Magee dedicated his award to the Palestinian writer, Ahmed Masoud. “Ahmed travelled to Dublin last month to take part in the Irish Writers for Palestine: Dublin fundraising event, at Vicar Street, and made a profound impression on everyone in the room that night with an incredible reading from his work.
“Twelve days ago, Ahmed’s brother, Khalid, was killed by the Israeli state in Gaza. He had gone missing, a drone bombed the area he was in, and he lost his leg and bled for three days before succumbing to his injuries. Tragically, Ahmed hasn’t been able to contact his mother and three other siblings in Gaza about the death of his brother due to the internet and communications blackout. Last he heard, his family were in Khan Younis, searching for safety, but were being heavily besieged by Israeli tanks. I hope his family are safe and well and that he can make contact with them soon.”
The Swifts by Beth Lincoln, illustrated by Claire Powell, won the children’s fiction prize. “Fast-paced, fiercely charismatic and brimming with challenge and heart, The Swifts is everything a book for young people should be,” the judges said.
Strong Female Character, a memoir by Scottish comedian and panellist on the TV show Taskmaster Fern Brady, won the nonfiction prize. The judges called it “a savagely funny, beautifully written and fearlessly honest book that is as inspiring as it is hilarious”.
One category winner will be selected by judges led by Booker Prize winner Bernardine Evaristo as the overall winner of the Nero Gold Prize, Book of the Year, to be announced on March 14th. Each category winner receives £5,000 (€5,870), with the overall Nero Gold Prize Book of the Year winner receiving an additional £30,000.
Evaristo said: “At a time when literature is under threat from the addictive distractions of social media and the internet, literary prizes not only celebrate individual writers and elevate careers, but draw attention to a beautiful art form that requires and rewards sustained concentration and engagement with words, other people’s lives and the imagination. The Nero Book Awards are a major new prize. I’m looking forward to chairing the Nero Gold Prize, and selecting a book from the category winners that offers readers exceptional riches, one which we judges think deserves to be honoured as the overall book of the year.”
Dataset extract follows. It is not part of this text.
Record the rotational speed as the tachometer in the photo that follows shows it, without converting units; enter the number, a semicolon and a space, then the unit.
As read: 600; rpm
Close to Home by Michael Magee has also been shortlisted for the 28th Christopher Ewart-Biggs Literary Prize, along with two television programmes, the final episode of Derry Girls, the Channel 4 series, and Once Upon a Time in Northern Ireland, the five-part BBC2 TV series; a play, Agreement by Owen McCafferty; and two academic works, Uncivil War: the British Army and the Troubles, 1966-1975 (Cambridge University Press) by Huw Bennett and Getting to Good Friday: Literature and the Peace Process in Northern Ireland by Marilynn Richtarik (Oxford University Press).
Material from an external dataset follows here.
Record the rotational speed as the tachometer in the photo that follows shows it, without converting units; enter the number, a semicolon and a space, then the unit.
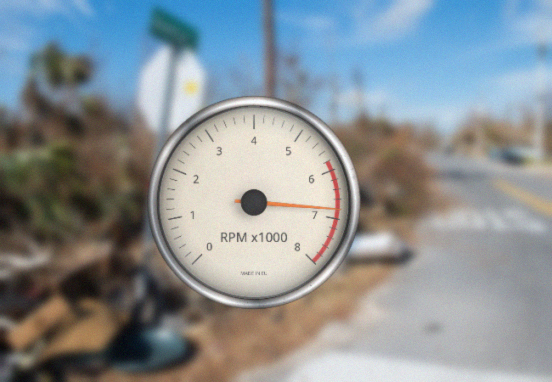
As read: 6800; rpm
Speaking for the judges, Prof Roy Foster said: “This year’s shortlist highlights various analyses of Northern Ireland’s recent past, from different genres.
“It includes a forensically detailed but intensely readable account of the British Army’s record during the early years of the Troubles, revealing much about the military mind and the strategic decisions whereby the army decided by 1975 that the conflict was unresolvable; the final episode of the legendary television series Derry Girls, movingly evoking the impact of the Good Friday Agreement; a sharp-edged novel delineating the world of a young man coping with a questionable future in the aftermath of community violence; a brilliantly accomplished play tracking the negotiations and personal conflicts which lay behind the Agreement; a major television series following the development of the Troubles through a variety of voices and testaments, many rarely heard; and a searching and original study of the interplay between creative literature and the political developments which climaxed with the Agreement.
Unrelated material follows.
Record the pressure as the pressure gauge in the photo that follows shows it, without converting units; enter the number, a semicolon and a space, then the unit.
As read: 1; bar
“Overall, this powerful list presents works which define, in unexpected ways, the journey towards the Agreement reached just over a quarter of a century ago- reminding us not only of its considerable achievement, but the fragility of the structures on which it was based.”
The winner of the £7,500 prize, instituted in memory of the British ambassador to Ireland who was murdered by the IRA in 1976, will be announced on February 27th in the Irish Embassy, London.